• [TASK DESCRIPTION]: Copy every line of the records below where the word "right" occurs.

• [INPUT DATA]:
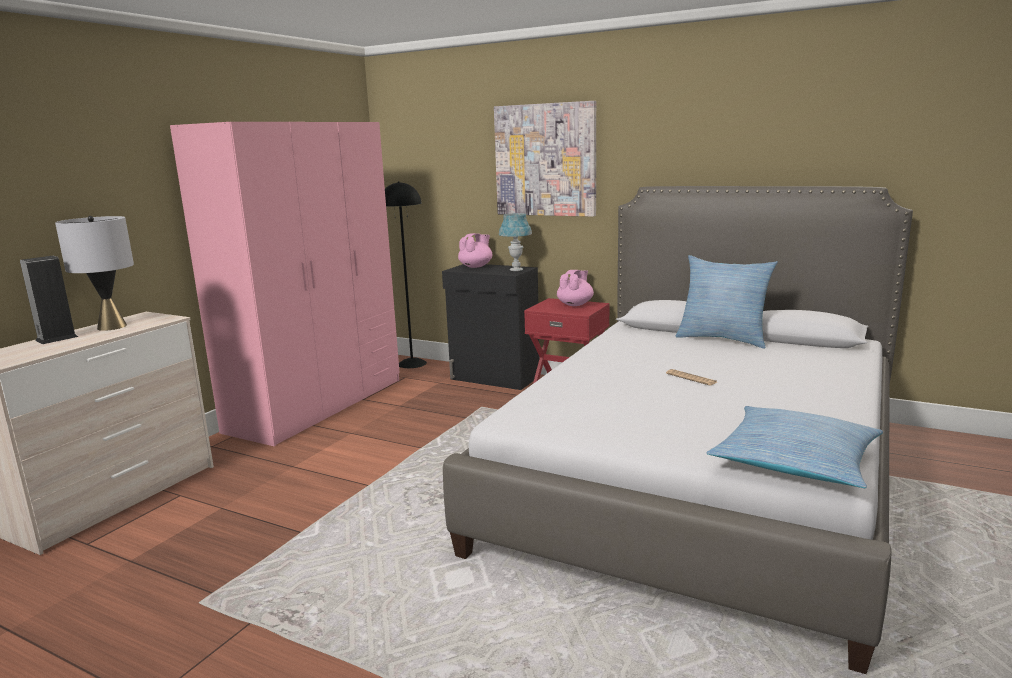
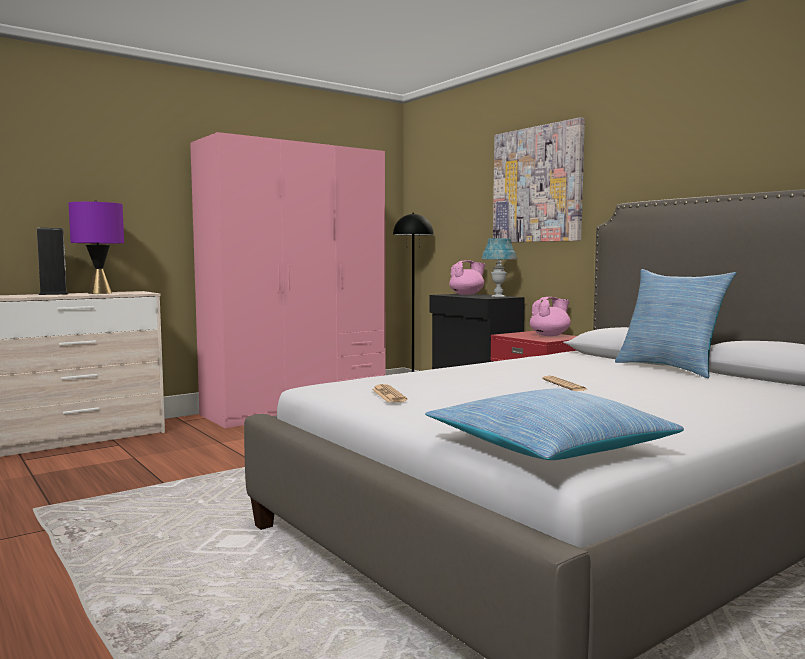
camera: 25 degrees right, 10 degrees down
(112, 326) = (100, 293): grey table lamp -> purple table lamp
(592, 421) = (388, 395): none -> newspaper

==

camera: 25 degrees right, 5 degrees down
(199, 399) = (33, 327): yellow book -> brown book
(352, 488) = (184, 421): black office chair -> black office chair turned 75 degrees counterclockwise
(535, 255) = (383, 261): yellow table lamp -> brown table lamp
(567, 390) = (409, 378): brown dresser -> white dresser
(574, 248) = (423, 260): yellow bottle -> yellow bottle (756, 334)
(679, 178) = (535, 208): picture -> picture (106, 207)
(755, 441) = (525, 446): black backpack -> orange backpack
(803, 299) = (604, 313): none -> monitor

• [RESULT FOR THIS TASK]:
camera: 25 degrees right, 10 degrees down
camera: 25 degrees right, 5 degrees down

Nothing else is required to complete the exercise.